Just behind me, a well-dressed middle-aged woman had entered the room with her companion, a besuited older man, loudly commenting on the lack of genitalia depicted in the paintings. Perhaps there is a place for such jokes, but here, among the couched intimacy of an artist’s rendered dreams, the contrast cut. She laughed and was hushed by her partner, a self-appointed minder unable to prevent further vulgarities spluttering out between infantile giggles.
I was not angry at merely the foul talk but the fact that they were clearly wealthy, educated and (reasonably) intelligent. They had a privileged life they had mistaken for licence, they were wanton and could have walked from the pages of a Fitzgerald novel.
Let the art do the foul talking
Debrett’s provides instruction on gallery etiquette that, while useful as codification, is nothing a rational person wouldn’t do naturally. In many ways social convention is much more valuable than law.
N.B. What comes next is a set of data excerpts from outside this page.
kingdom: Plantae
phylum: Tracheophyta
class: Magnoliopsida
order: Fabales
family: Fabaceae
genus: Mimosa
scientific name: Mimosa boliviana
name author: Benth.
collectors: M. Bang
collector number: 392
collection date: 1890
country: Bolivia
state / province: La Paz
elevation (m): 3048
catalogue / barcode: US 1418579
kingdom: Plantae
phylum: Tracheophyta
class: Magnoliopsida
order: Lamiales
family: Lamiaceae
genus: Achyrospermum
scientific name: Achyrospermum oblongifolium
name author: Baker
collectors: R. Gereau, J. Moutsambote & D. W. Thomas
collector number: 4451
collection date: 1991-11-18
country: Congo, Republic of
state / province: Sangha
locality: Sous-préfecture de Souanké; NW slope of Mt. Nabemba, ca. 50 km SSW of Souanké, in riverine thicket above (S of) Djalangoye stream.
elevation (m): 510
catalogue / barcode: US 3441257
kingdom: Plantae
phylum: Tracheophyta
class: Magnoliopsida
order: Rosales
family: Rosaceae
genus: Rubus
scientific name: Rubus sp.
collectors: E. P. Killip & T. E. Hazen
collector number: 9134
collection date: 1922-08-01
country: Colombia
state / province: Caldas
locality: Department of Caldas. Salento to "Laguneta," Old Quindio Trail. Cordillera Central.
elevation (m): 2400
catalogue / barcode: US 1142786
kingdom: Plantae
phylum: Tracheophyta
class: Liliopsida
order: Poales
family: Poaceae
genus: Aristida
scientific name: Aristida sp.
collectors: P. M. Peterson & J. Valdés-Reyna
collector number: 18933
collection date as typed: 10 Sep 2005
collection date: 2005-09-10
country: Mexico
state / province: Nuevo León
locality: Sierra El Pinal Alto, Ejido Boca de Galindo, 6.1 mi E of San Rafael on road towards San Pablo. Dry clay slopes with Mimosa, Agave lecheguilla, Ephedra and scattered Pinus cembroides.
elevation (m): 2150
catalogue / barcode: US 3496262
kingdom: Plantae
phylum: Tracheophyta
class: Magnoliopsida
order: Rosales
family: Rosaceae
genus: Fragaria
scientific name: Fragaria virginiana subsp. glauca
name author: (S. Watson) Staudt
That was my real gripe: these people knew what they should do, indeed what was right, but chose not to adhere, as if the need to respect others did not apply to them.
Surely it is not unwonted deference to respect the sanctuary an art gallery affords us and the sincere effort of the artist? In a world of quarter-of-a-million-pound parking spaces, reverence for art is ever-more vivid.
These individuals should have known better. They were lazy and deemed themselves unhindered by appreciation, mistaking it for trite convention. Nothing is sacred but disinterested dismissal serves only to heighten art’s pedestal without proper scrutiny.